* Job item *
Rewrite the news roundup from "President Donald Trump" up to and including "future of ISIS.", putting "operation" wherever "raid" appears.

* Text excerpt *

────────────────────────────────────────

The USS Indianapolis, homeported at Naval Station Mayport, was commissioned by the US Navy into active service Saturday, reports The Florida Times-Union. It is the nation’s ninth Freedom-variant Littoral Combat Ship.

President Donald Trump on Monday defended his decision not to give Democratic congressional leaders advance notice of the raid that resulted in the death of ISIS leader Abu Bakr al Baghdadi, Fox News reports, saying he was concerned the details would leak out. The Washington Post explains how the raid went down. WTOP News reports that the death of Baghdadi leaves many questions about the future of ISIS.

The Pentagon expects to send more than 50 F-35s to Europe over the next few years to deter Russia and help NATO prepare for a new kind of warfare, reports Fox News. “By the time our planes get there, there will be 100-plus F-35s there with our European partners,” Air Force Gen. James Holmes said.

────────────────────────────────────────

* Given information *
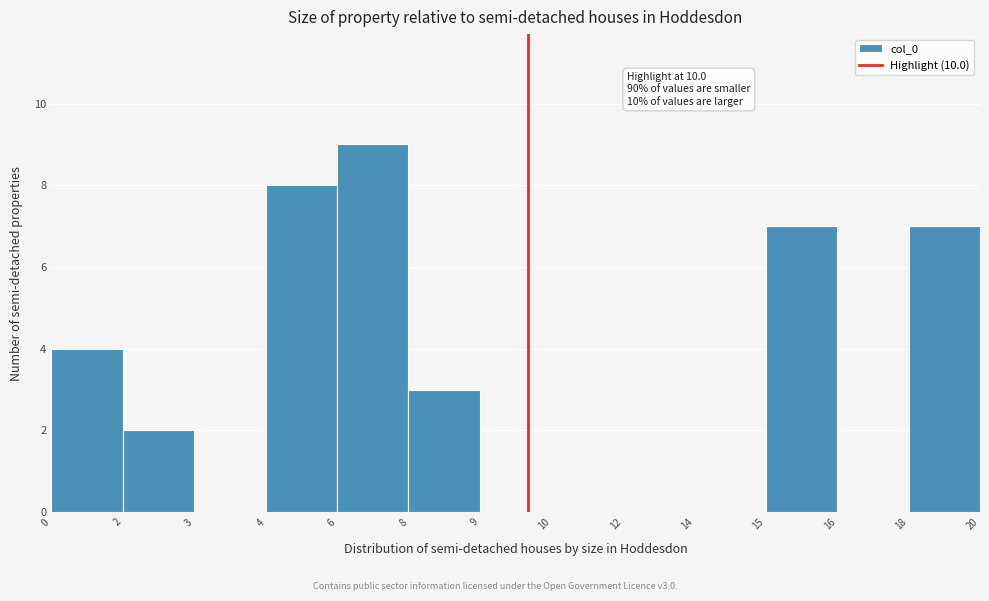

Reading left to right, transcribe all the data shown in this chart.

0=4	2=2	3=0	4=8	6=9	8=3	9=0	10=0	12=0	14=0	15=7	16=0	18=7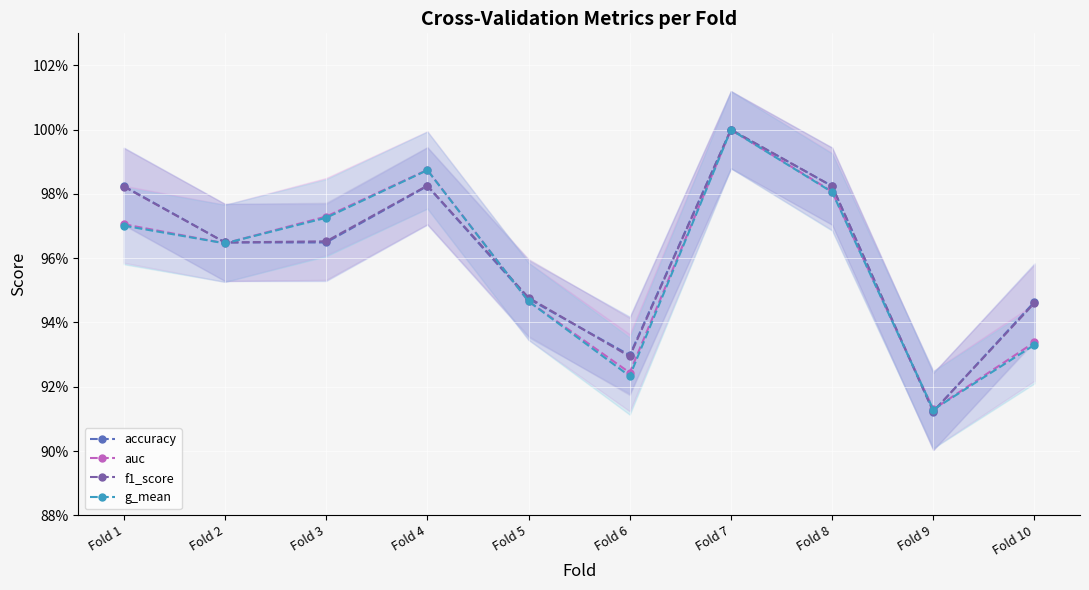

Reading left to right, list all the values displayed in this chart.

accuracy: 1.0	1.0	1.0	1.0	0.9	0.9	1.0	1.0	0.9	0.9
auc: 1.0	1.0	1.0	1.0	0.9	0.9	1.0	1.0	0.9	0.9
f1_score: 1.0	1.0	1.0	1.0	0.9	0.9	1.0	1.0	0.9	0.9
g_mean: 1.0	1.0	1.0	1.0	0.9	0.9	1.0	1.0	0.9	0.9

────────────────────────────────────────

* Solution *
President Donald Trump on Monday defended his decision not to give Democratic congressional leaders advance notice of the operation that resulted in the death of ISIS leader Abu Bakr al Baghdadi, Fox News reports, saying he was concerned the details would leak out. The Washington Post explains how the operation went down. WTOP News reports that the death of Baghdadi leaves many questions about the future of ISIS.